TASK STATEMENT
When a record holds a picture, leave the picture out and copy everything else exactly.

◆ ◆ ◆ ◆ ◆ ◆ ◆

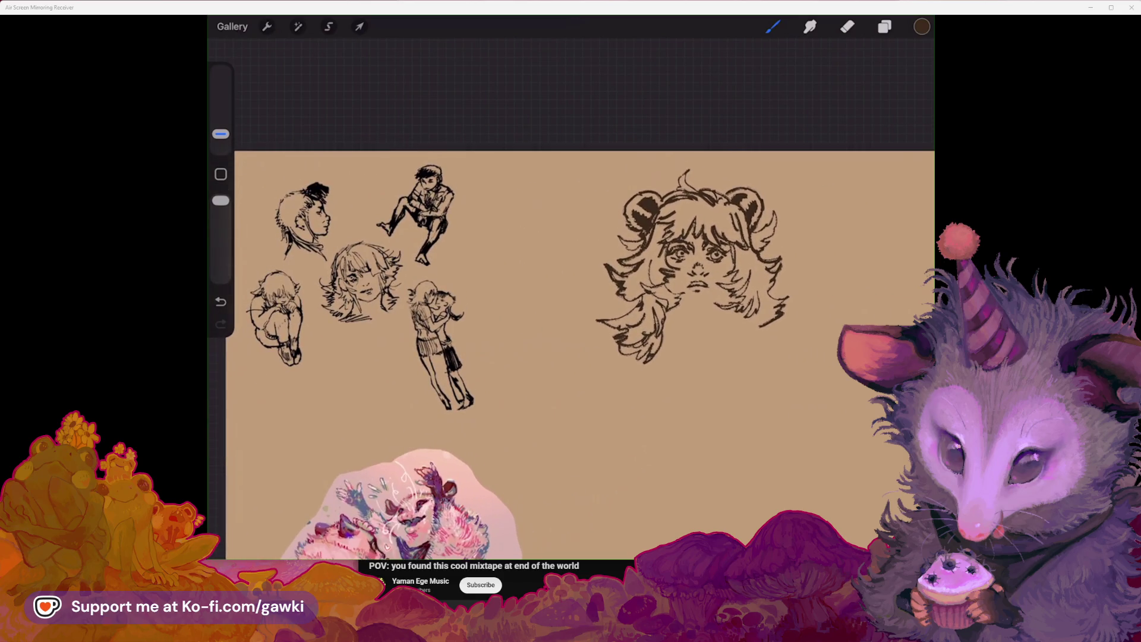
{"action": "scroll", "coordinate": [571, 286], "scroll_direction": "up", "scroll_amount": 3}
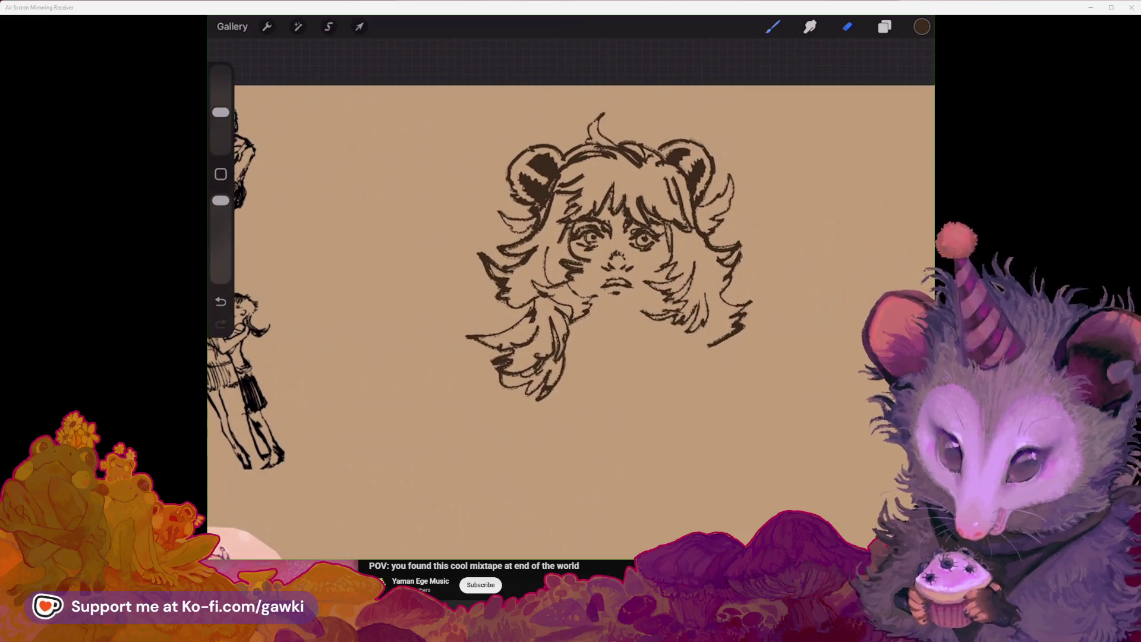
Step: Switch to the eraser and rework the curve left of the left eye
{"action": "key", "text": "e"}
{"action": "scroll", "coordinate": [570, 285], "scroll_direction": "down", "scroll_amount": 1}
{"action": "scroll", "coordinate": [606, 243], "scroll_direction": "down", "scroll_amount": 2}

◆ ◆ ◆ ◆ ◆ ◆ ◆

THE COMPLETED TASK
{"action": "scroll", "coordinate": [571, 286], "scroll_direction": "up", "scroll_amount": 3}
Step: Switch to the eraser and rework the curve left of the left eye
{"action": "key", "text": "e"}
{"action": "scroll", "coordinate": [570, 285], "scroll_direction": "down", "scroll_amount": 1}
{"action": "scroll", "coordinate": [606, 243], "scroll_direction": "down", "scroll_amount": 2}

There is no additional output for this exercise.